One method is to cut the center of each tube, rotate it then re-weld.

The ends of the torsion strips are contained in the direct center of each tube and if you cut and rotate them, you will add height, or subtract height depending on the direction of rotation.

You probably have one tube that has been cut. You could grind off the adjuster, rotate the tube then re-weld the adjuster and pick up much needed clearance.
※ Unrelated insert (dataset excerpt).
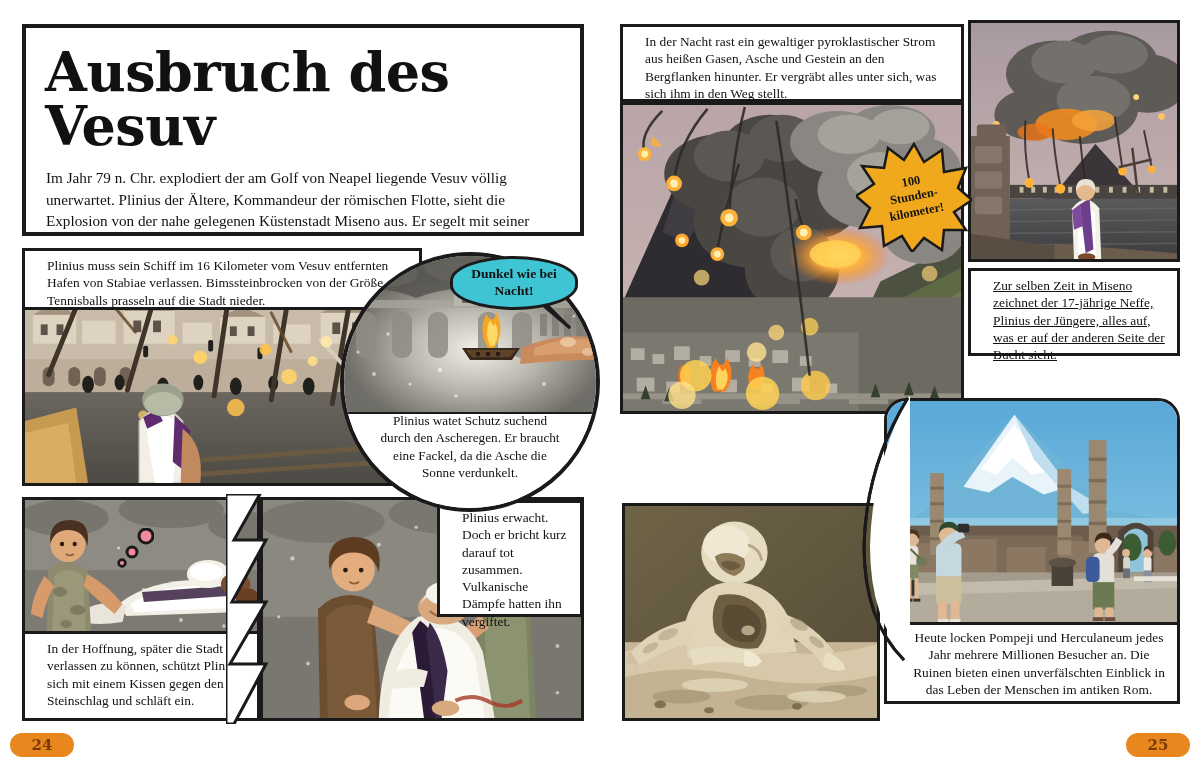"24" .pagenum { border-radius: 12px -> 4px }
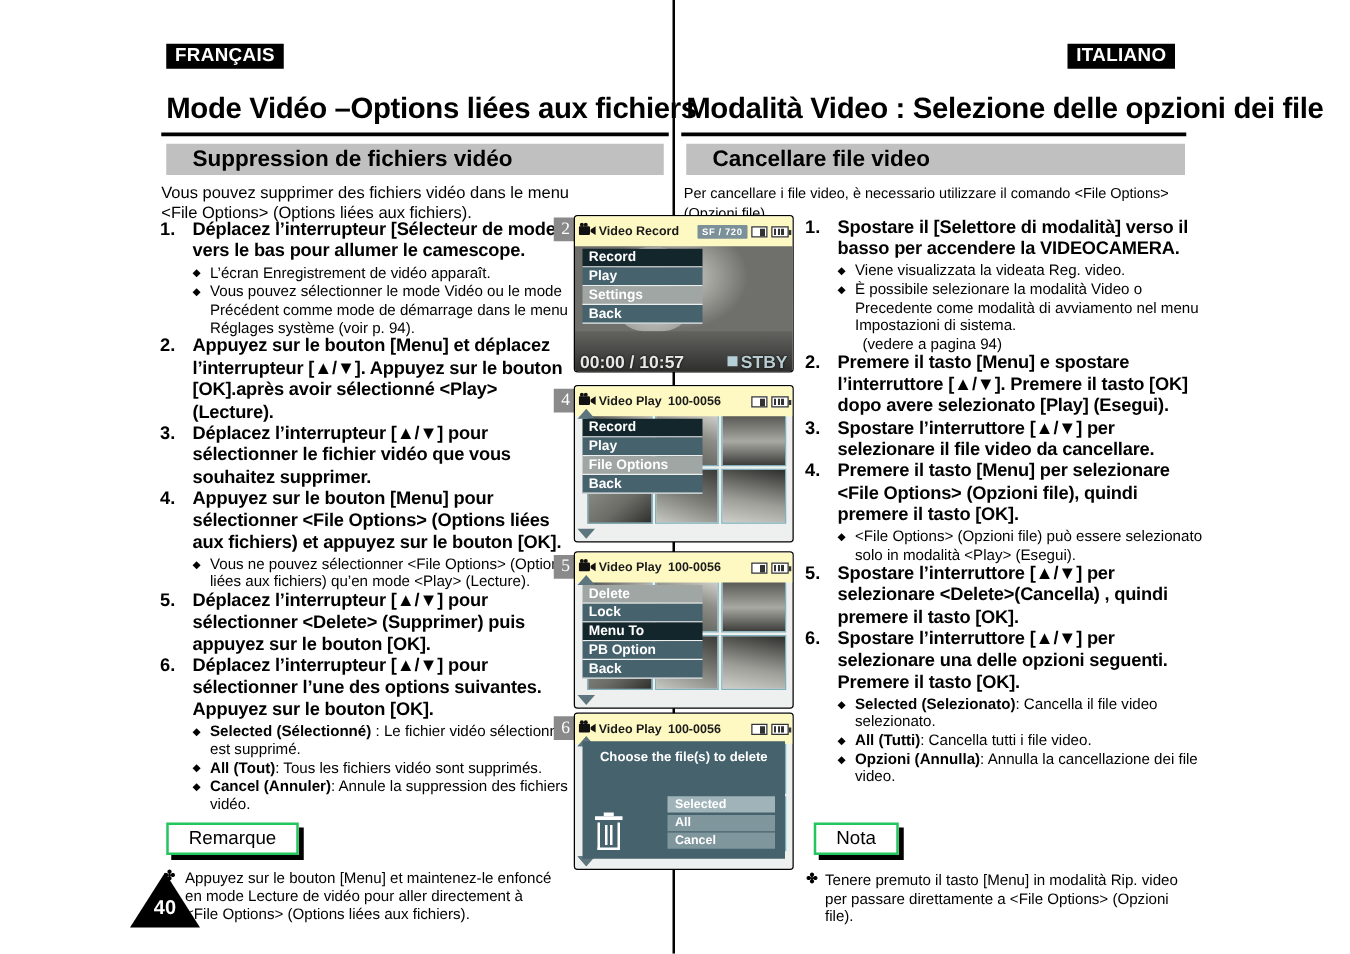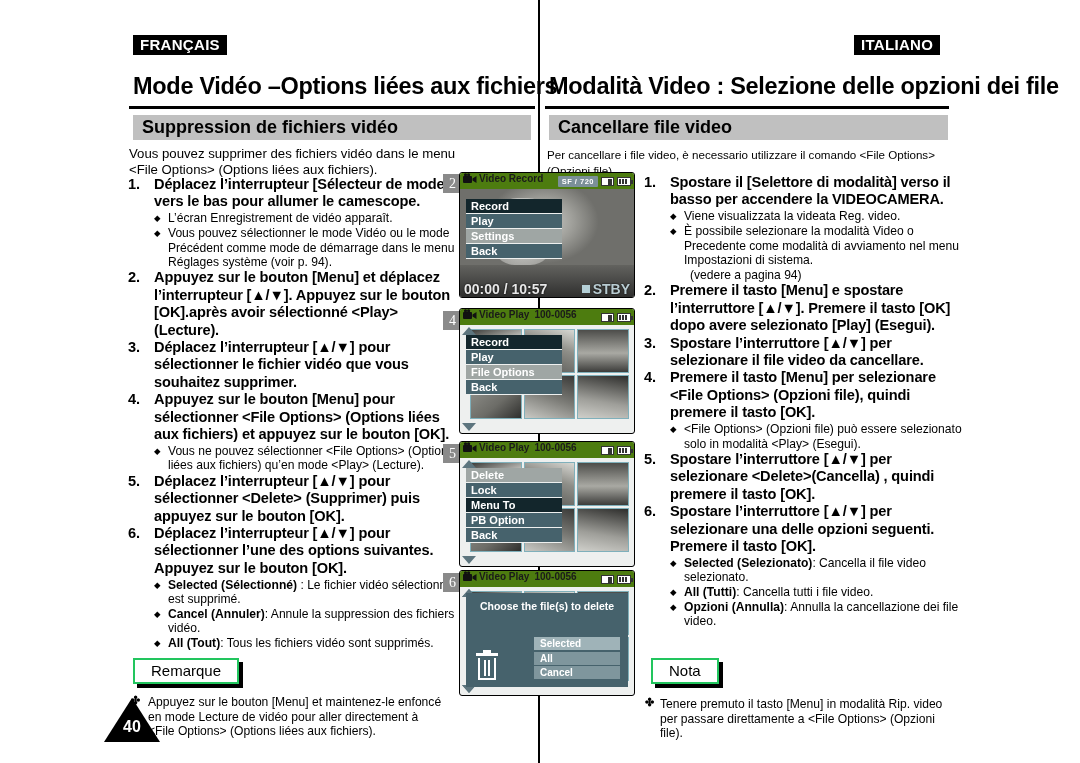"Suppression de fichiers vidéo" .sec-bar span { margin-left: none -> 12px }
Another way is to remove the trailing arms and make sure torsion bars are intact. You may want to add stiffer bars to achieve the necessary heights.
Thanks for the sound advice Larry. I'm afraid I'm going to have to go with suggestion #1 as my present torsion springs are already much too stiff. Although since I'm not too crazy about cutting, rotating & re-welding the adjuster segments into the beams, what if I do away with the adjustment function altogether and just drill a hole down from the adjuster slot. I could then screw the 1/2" bolt into the drilled hole and engage the same internal collar that holds the torsion springs. I wouldn't be able to adjust anything, but at least I'd gain some height in the right direction.
What do you think?
John
John, you might want to check your spindles to make certain someone has not supplied you with "dropped" spindles. CB sells a lot of dropped spindle disk brake kits and I personally would not know the difference had I not had one each to compare....and no I don't have the dropped ones any more to show you the difference....but maybe someone else does? Just food for thought before you start cutting anything....
Finally finished raising my front end. Removed the 1/2" set screws from both upper & lower adjusters, took my Dremel tool grinder (cut-off disc) and removed about a 1/2" more from the end of each slot. The increased adjustment travel raised my front end about an inch. which was exactly what I was hoping for. No more scraping on driveways! Thank God I didn't have to cut out and re-weld the adjusters.
Mark,
That was exactly why I needed to get creative. This took awhile to do (melted 1 Dremel tool in the process), but the alternative was unthinkable in terms of disassembly time. Plus - I'm not the welder you are. By the way, I took the coward's way out on my pivoting rear hatch. Wound up cutting away some of the rear hatch (under the license plate area) together with turning my rear hatch pivot holes into pivot 'slots'. Now to open my rear hatch (and clear my new exhaust system) I raise the hatch a few degrees to clear the firewall, then slide the cover backward a couple of inches. It's just enough to allow the end of the exhaust pipe to safely enter the area I cut away and allows the hatch to be opened up fully. The one problem it doesn't solve is if I want to allow the engine to continue to run, since the hot exhaust gasses would blow directly against the inside of my cover and probably bubble my exterior paint. I'm still happy though with my 90% solution. Thanks for all your help!